On le voit bien, l’action de la coalition internationale a permis de mettre fin à l’emprise territoriale de Daesh en Syrie et en Iraq, mais la menace terroriste endogène demeure un risque majeur pour nos sociétés et nous assistons au développement d’une stratégie globale d’emprise des groupes djihadistes, qui s’affranchissent des frontières et des territoires, notamment grâce à la diffusion de leurs outils de propagande sur Internet.

Les interventions que nous avons entendues ont montré que le processus de radicalisation est particulièrement complexe et que ses ressorts peuvent être notamment d’ordre psychologique, politique ou social.
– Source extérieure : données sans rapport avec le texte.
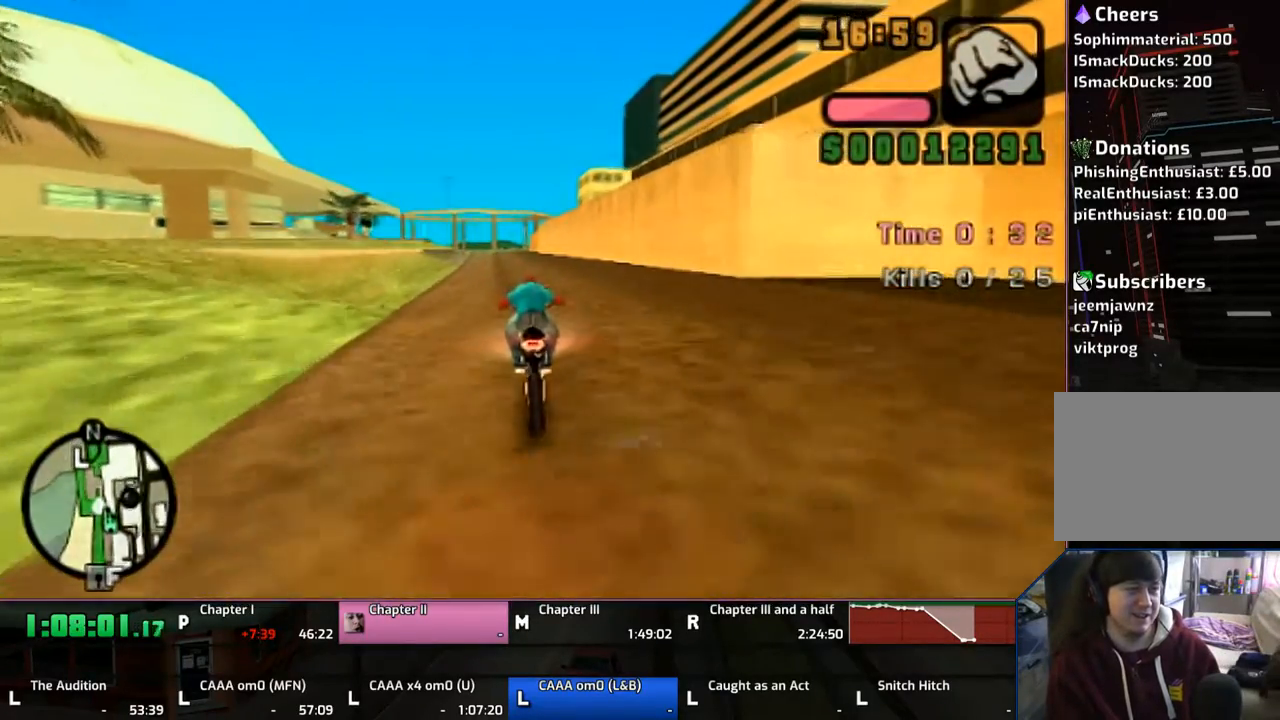
{"buttons": ["CROSS"], "left_stick": "center", "right_stick": "center", "events": [[50, "left_stick", "up"], [200, "left_stick", "center"], [300, "left_stick", "up"], [483, "left_stick", "center"]]}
Mais ces facteurs peuvent être exacerbés par le contexte carcéral. Comme le souligne la résolution qui a été souvent citée cet après-midi, la résolution 2396 du Conseil de sécurité, les prisons fournissent parfois un terrain propice à la radicalisation pouvant conduire au terrorisme et au recrutement de terroristes. Et c’est pourquoi la prévention de la radicalisation est une priorité pour la France et y fait l’objet d’une politique spécifique.

Nous avons ainsi adopté des mesures concrètes pour prendre en charge à la fois les détenus de droit commun qui ont été identifiés comme radicalisés et les détenus qui ont été incarcérés pour faits de terrorisme. Depuis 2014, plusieurs plans d’action contre la radicalisation, comprenant un volet spécifique pour les prisons, ont été adoptés et ont été constamment actualisés pour s’adapter à l’évolution de la menace. Le dernier a été adopté en février 2018.
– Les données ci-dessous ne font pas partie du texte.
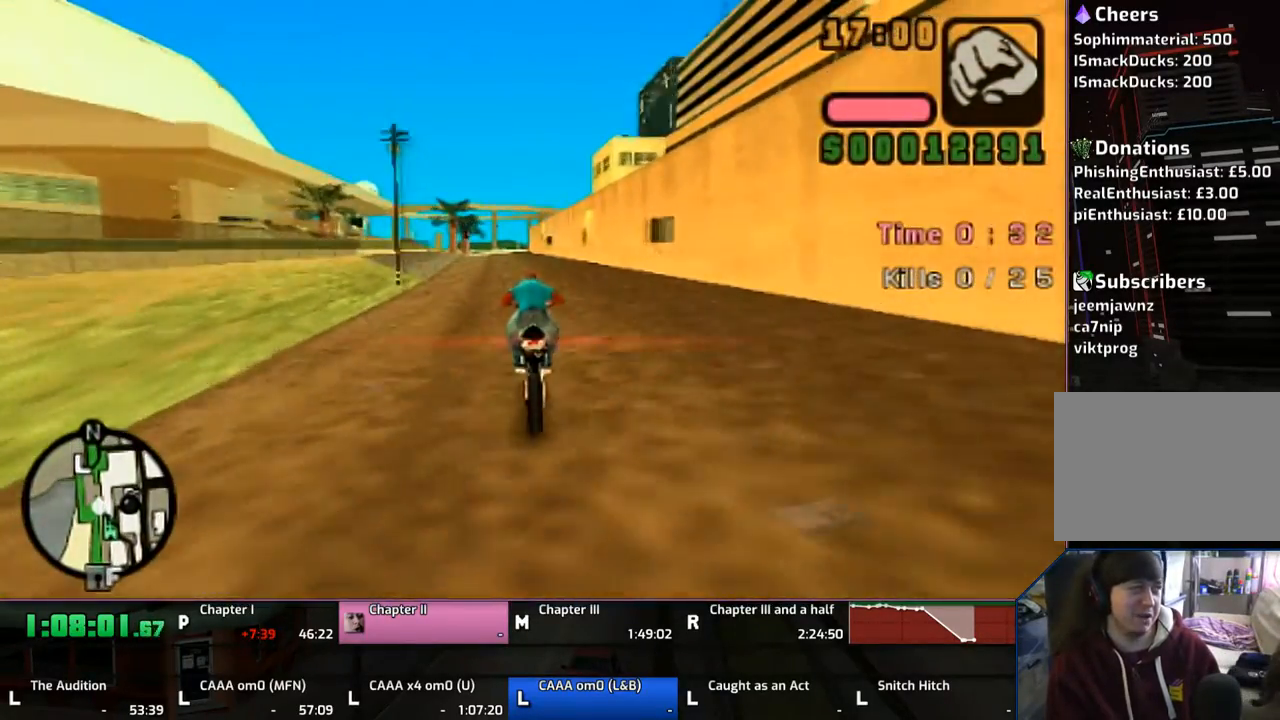
{"buttons": ["CROSS"], "left_stick": "up", "right_stick": "center", "events": [[17, "left_stick", "up"], [100, "left_stick", "center"], [200, "left_stick", "up"], [317, "left_stick", "center"], [367, "left_stick", "up"]]}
Parmi les mesures prises, nous avons notamment créé un service de renseignement pénitencier ainsi qu’une cellule de suivi de la sortie de prison des détenus radicalisés. Ainsi, nous avons aussi des dizaines de quartiers de prise en charge des détenus radicalisés dans les prisons elles-mêmes. Ces quartiers accueillent les détenus radicalisés, après un passage dans un quartier d’évaluation de la radicalisation et l’objectif de ces quartiers dits « étanches » est surtout la prévention de la contagion et une prise en charge spécifique et individualisée grâce à des équipes pluridisciplinaires. Je souhaiterais poser une question à nos briefers à cet égard. Y a-t-il des meilleures pratiques et des pratiques différenciées entre les hommes et les femmes et quelles sont vos recommandations ?

Un des axes importants du nouveau plan français d’action contre la radicalisation est aussi le continuum depuis la détection jusqu’au suivi post-carcéral, et en particulier pour les mineurs dont il faut assurer la poursuite de l’accès à l’éducation et dont il faut également préparer la sortie dans le cadre de projets qui doivent nécessairement être individualisés.

Et au-delà des prisons, actuellement en France plus de 2 000 jeunes sont pris en charge et 800 familles sont suivies à travers le réseau des cellules préfectorales de prévention et d’accompagnement des familles. Une autre question que je souhaiterais poser à nos briefers porte sur l’évaluation que vous faites des meilleures pratiques dans ce domaine s’agissant du suivi post-carcéral.

Il faut en effet ne pas oublier que la lutte contre la radicalisation est avant tout un travail de terrain et nous devons continuer d’associer à nos efforts les victimes du terrorisme et leurs familles afin de faire entendre leur voix et de travailler le plus étroitement possible avec toutes les institutions concernées, les acteurs de la société civile bien sûr et les responsables religieux également.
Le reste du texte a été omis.